Additionally, as a beneficiary, you are entitled to know how the estate is being managed by the executor of the Will and you have a right to sue the executor if you feel that the said executor is not fulfilling his duties in a proper manner.
What rights do the spouse and/or child of the deceased have?
If the deceased died leaving behind a Will, his/her assets will be distributed in accordance with the Will. Nevertheless, the Court has the power under Section 3 of the Inheritance (Family Provision) Act to order payment out of the net estate of the deceased for the benefit of the surviving spouse or child if the Court is of the opinion that no reasonable provision for the maintenance of the surviving spouse and child has been made.
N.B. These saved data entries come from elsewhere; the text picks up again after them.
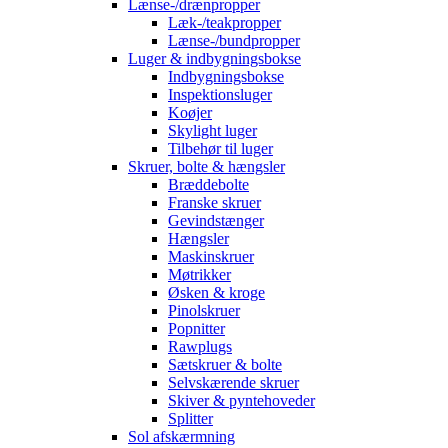
Lænse-/drænpropper
Læk-/teakpropper
Lænse-/bundpropper
Luger & indbygningsbokse
Indbygningsbokse
Inspektionsluger
Koøjer
Skylight luger
Tilbehør til luger
Skruer, bolte & hængsler
Bræddebolte
Franske skruer
Gevindstænger
Hængsler
Maskinskruer
Møtrikker
Øsken & kroge
Pinolskruer
Popnitter
Rawplugs
Sætskruer & bolte
Selvskærende skruer
Skiver & pyntehoveder
Splitter
Sol afskærmning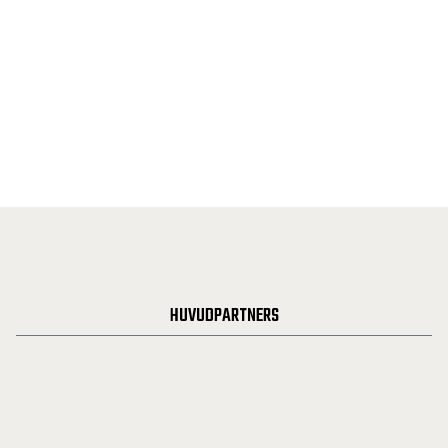
HUVUDPARTNERS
If the deceased died without a Will, his/her assets will be distributed in accordance with the rules of intestacy. Section 7 of the Intestate Succession Act provides that the child and the spouse of the deceased will be entitled to the deceased’s estate. This means that it does not matter if the deceased was not on good terms with his/her spouse and child.
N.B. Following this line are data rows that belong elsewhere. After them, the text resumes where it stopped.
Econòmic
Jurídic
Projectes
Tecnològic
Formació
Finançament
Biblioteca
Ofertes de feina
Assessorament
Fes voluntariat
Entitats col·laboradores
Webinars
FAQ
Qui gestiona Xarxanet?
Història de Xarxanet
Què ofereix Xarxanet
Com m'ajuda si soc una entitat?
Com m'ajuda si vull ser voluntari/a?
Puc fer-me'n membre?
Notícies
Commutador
Will my ex-spouse have any claim to my estate?
Ex-spouses do not have a claim to the deceased’s estate. However, if you have appointed your ex-spouse to be the guardian for the surviving children in the Will, he/she shall be entitled to claim part of the estate for the welfare and upbringing of the children.
It is important to note that while a person’s Will is invalidated upon his/her marriage, a Will will not be revoked after a divorce. Additionally, in the event of ongoing divorce proceedings which have not been finalised at the time of a person’s death, his/her spouse shall be entitled to his/her rights under the Will or pursuant to the intestacy rules contained in the Intestate Succession Act.